A WAKE FOR THE LIVING: A Family Chronicle

By

Pub Date: July 10th, 1975
Publisher: Crown

It is custom and ceremony, function maintained by manners, that tell you who you are, specifically in that most private--and yet public--unit of the state, the family. Lytle, editor of Sewanee Review, critic and novelist, wanders among the country of the dead, his own family, from Colonial days to the present, calling forth the ghosts by name in their mostly central Tennessee habitations. He quotes from scraps of correspondence, collects shards of biography, scrutinizes old paintings, visits weathered houses and recounts hand-me-down anecdotes.
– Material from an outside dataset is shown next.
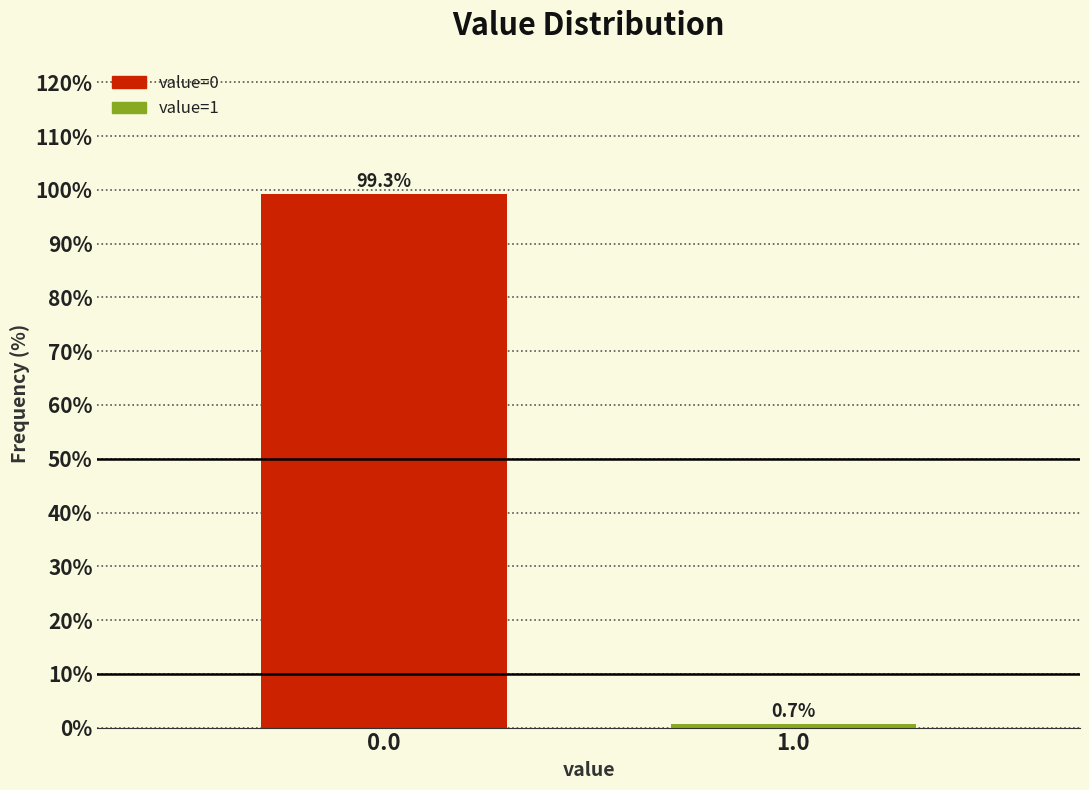

Reading left to right, extract all data points from this chart.

99.3	0.7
There are oblique portraits--several Lytles ""put to the horn"" in the border country of England/Scotland (outlawed by twelve blasts at the crossroads), another who cleared land 32 miles from Nashville and was one of four men in the state allowed to use Eli Whitney's new invention, a great-grandfather with ""an eye that parts the air."" There are glimpses of a tall 18th century forest ""saturated with green air""; men (with names and homes and work to be about) hunkering down and then dying or coming back to the farms again during the Revolution and the Civil War; women marrying, birthing and somehow managing; broad practical jokes and salty talk; moving and settling in and moving again; hog killing and field work; send-offs and welcomes. The Lytles nurtured no geniuses, reared no headline statesmen. But Lytle here is paying tribute to the phenomenon of ""family""--with its many intradependencies, the power to absorb and define the needs and psyches of its members, the dynamic spirit-and-substance at the root of a community or nation. Lytle, so wary of ""abstractions"" like ""Democracy"" and ""Equality,"" commits a few himself in his testy and condemning overview of contemporary society, but with the exception of the sermons, this is a clannish but convivial wake.